| Task objective |
From the article about the Wolves injury crisis, reproduce word for word the part that opens with the words containing "Wolves have been" and closes with "for European football.".

Wolves forward Matheus Cunha is targeting a return straight after the international break as Gary O’Neil seeks to ease his team’s injury crisis. Cunha, Pedro Neto and Hwang Hee-chan are all sidelined with Neto likely to miss the remainder of the campaign with a hamstring injury.

Gary O'Neil admitted his side's injury crisis caught up to them in the defeat against Coventry

Gary O’Neil admitted his side’s injury crisis caught up to them in the defeat against Coventry

Wolves have been without Cunha, 24, since February 10 and he will not figure for Brazil against England later this month, but he is recovering quicker than expected from his own hamstring problem and could feature at Aston Villa on March 30.

Wolves allowed forwards Fabio Silva and Sasa Kalajdzic to leave on loan in January. Neither is rated highly by O’Neil and Kalajdzic has had another serious knee injury on loan at Eintracht Frankfurt, but their departures mean Wolves have had to turn to Nathan Fraser, the 19-year-old homegrown forward who does not look ready for this level.

The club could not do serious transfer business in January as they would have risked breaking spending rules and it has left them thin on the ground as they push for European football.

O’Neil said: ‘We can continue to punch above expectation but sometimes your situation catches up with you.

‘I hope when the emotion of how close we were to Wembley dies down, we will realise how well we have done to get where we are. We have 41 points in the league and we were three minutes from an FA Cup semi-final.’

| Data for analysis |
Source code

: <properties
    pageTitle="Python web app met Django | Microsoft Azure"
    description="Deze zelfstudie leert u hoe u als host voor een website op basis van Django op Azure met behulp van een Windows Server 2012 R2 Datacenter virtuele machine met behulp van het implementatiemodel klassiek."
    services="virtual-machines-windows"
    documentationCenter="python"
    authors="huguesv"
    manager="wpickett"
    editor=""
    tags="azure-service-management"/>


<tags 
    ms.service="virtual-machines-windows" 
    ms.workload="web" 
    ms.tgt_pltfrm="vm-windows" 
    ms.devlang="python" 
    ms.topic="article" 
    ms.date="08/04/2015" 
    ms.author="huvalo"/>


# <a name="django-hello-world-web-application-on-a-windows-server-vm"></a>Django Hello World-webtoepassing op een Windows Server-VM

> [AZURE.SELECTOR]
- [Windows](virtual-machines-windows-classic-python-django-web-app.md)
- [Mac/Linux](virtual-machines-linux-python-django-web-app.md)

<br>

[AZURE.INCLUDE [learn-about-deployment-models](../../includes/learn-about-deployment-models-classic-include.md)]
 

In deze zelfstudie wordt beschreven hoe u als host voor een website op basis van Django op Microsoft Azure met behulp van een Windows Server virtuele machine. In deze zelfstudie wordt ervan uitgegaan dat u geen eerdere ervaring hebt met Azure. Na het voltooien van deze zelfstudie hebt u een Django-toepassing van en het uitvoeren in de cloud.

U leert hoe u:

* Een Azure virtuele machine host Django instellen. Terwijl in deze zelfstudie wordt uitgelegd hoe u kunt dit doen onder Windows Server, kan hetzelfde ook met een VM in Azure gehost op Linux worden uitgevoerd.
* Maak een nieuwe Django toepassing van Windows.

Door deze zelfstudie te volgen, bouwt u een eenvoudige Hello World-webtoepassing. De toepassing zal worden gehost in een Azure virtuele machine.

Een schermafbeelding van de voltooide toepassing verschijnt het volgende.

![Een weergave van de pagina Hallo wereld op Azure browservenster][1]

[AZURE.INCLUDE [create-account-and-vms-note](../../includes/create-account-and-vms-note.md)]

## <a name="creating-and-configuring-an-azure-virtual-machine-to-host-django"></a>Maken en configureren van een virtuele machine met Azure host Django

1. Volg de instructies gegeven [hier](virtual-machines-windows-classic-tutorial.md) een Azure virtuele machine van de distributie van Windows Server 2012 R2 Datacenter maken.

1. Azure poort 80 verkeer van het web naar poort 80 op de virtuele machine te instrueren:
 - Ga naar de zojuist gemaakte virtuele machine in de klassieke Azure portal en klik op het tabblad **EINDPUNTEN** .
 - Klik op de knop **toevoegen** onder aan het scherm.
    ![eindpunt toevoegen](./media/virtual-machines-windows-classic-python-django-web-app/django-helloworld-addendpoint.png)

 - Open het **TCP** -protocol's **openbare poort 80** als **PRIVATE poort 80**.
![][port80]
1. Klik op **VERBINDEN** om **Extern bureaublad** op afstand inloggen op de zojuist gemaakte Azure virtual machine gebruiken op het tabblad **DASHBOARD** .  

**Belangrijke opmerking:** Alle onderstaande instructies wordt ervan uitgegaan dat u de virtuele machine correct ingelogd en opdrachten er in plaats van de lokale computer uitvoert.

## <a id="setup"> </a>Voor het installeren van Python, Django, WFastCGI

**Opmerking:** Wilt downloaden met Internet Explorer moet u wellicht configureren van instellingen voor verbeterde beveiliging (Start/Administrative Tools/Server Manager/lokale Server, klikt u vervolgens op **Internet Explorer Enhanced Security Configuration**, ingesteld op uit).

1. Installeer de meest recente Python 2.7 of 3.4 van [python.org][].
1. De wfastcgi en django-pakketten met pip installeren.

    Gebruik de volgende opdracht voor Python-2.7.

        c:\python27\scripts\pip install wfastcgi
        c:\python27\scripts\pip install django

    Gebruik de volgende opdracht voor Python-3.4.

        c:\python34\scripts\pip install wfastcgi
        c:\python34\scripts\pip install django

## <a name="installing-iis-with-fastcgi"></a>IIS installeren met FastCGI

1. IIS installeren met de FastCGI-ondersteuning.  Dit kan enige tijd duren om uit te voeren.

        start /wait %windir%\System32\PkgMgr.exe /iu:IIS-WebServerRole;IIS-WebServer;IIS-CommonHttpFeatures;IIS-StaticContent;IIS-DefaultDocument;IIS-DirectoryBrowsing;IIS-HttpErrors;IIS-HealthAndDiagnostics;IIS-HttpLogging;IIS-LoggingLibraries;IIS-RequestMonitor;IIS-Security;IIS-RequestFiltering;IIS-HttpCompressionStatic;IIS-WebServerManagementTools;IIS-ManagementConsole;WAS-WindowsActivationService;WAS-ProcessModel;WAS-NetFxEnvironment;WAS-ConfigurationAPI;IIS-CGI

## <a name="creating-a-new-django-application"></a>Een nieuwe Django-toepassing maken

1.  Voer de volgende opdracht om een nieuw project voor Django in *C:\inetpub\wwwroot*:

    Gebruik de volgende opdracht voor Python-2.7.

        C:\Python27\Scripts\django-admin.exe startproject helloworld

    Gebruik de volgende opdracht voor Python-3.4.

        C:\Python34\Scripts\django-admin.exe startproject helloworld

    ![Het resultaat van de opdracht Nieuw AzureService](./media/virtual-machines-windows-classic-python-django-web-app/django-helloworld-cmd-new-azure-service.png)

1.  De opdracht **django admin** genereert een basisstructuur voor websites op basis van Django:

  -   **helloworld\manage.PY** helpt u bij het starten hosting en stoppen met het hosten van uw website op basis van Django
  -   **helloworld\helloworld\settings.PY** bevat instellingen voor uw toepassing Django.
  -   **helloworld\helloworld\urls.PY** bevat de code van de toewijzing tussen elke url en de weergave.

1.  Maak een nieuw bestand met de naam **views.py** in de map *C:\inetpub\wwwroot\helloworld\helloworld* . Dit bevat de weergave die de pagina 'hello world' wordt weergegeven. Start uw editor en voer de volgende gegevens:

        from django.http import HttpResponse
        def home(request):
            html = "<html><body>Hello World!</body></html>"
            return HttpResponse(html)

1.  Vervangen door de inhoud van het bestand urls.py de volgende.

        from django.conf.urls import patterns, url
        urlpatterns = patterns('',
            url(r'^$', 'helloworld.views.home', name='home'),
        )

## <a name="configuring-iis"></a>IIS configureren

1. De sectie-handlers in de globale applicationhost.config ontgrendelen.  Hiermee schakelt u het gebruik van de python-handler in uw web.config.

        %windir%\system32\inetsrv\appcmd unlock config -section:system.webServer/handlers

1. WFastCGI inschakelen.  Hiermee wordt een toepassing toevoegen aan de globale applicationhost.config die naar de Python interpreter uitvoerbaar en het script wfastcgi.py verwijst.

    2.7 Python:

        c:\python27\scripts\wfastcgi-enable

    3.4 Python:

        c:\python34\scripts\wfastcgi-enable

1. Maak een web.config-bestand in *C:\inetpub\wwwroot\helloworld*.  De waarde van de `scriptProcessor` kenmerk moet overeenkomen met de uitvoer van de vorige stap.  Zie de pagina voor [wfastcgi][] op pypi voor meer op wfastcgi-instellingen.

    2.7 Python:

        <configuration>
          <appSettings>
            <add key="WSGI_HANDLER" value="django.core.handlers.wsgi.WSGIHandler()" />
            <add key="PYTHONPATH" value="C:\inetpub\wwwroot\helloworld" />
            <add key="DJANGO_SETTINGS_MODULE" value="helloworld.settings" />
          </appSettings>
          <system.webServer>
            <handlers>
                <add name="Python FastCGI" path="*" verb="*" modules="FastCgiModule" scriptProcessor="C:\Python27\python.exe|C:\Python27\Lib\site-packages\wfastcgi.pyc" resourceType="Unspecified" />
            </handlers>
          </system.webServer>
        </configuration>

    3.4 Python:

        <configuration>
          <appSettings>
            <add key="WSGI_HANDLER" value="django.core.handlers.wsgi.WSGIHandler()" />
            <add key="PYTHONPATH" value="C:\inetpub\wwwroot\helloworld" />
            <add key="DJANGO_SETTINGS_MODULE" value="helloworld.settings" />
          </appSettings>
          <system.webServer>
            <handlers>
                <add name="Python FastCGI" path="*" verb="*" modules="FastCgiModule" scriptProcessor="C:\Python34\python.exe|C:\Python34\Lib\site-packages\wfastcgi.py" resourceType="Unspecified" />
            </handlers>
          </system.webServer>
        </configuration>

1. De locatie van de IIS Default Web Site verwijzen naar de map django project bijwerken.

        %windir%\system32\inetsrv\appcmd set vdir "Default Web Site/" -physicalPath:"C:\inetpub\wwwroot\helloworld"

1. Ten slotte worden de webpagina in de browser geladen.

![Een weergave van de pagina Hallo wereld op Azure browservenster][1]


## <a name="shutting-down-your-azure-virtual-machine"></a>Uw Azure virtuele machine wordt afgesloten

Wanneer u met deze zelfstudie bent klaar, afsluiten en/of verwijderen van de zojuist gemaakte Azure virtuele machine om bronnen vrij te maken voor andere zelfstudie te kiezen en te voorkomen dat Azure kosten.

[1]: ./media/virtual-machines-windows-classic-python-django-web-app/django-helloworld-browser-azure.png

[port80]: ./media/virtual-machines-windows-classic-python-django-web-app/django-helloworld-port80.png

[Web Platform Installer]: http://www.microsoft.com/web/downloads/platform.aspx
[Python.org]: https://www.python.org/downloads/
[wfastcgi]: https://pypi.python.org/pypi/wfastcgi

| Task output |
Wolves have been without Cunha, 24, since February 10 and he will not figure for Brazil against England later this month, but he is recovering quicker than expected from his own hamstring problem and could feature at Aston Villa on March 30.

Wolves allowed forwards Fabio Silva and Sasa Kalajdzic to leave on loan in January. Neither is rated highly by O’Neil and Kalajdzic has had another serious knee injury on loan at Eintracht Frankfurt, but their departures mean Wolves have had to turn to Nathan Fraser, the 19-year-old homegrown forward who does not look ready for this level.

The club could not do serious transfer business in January as they would have risked breaking spending rules and it has left them thin on the ground as they push for European football.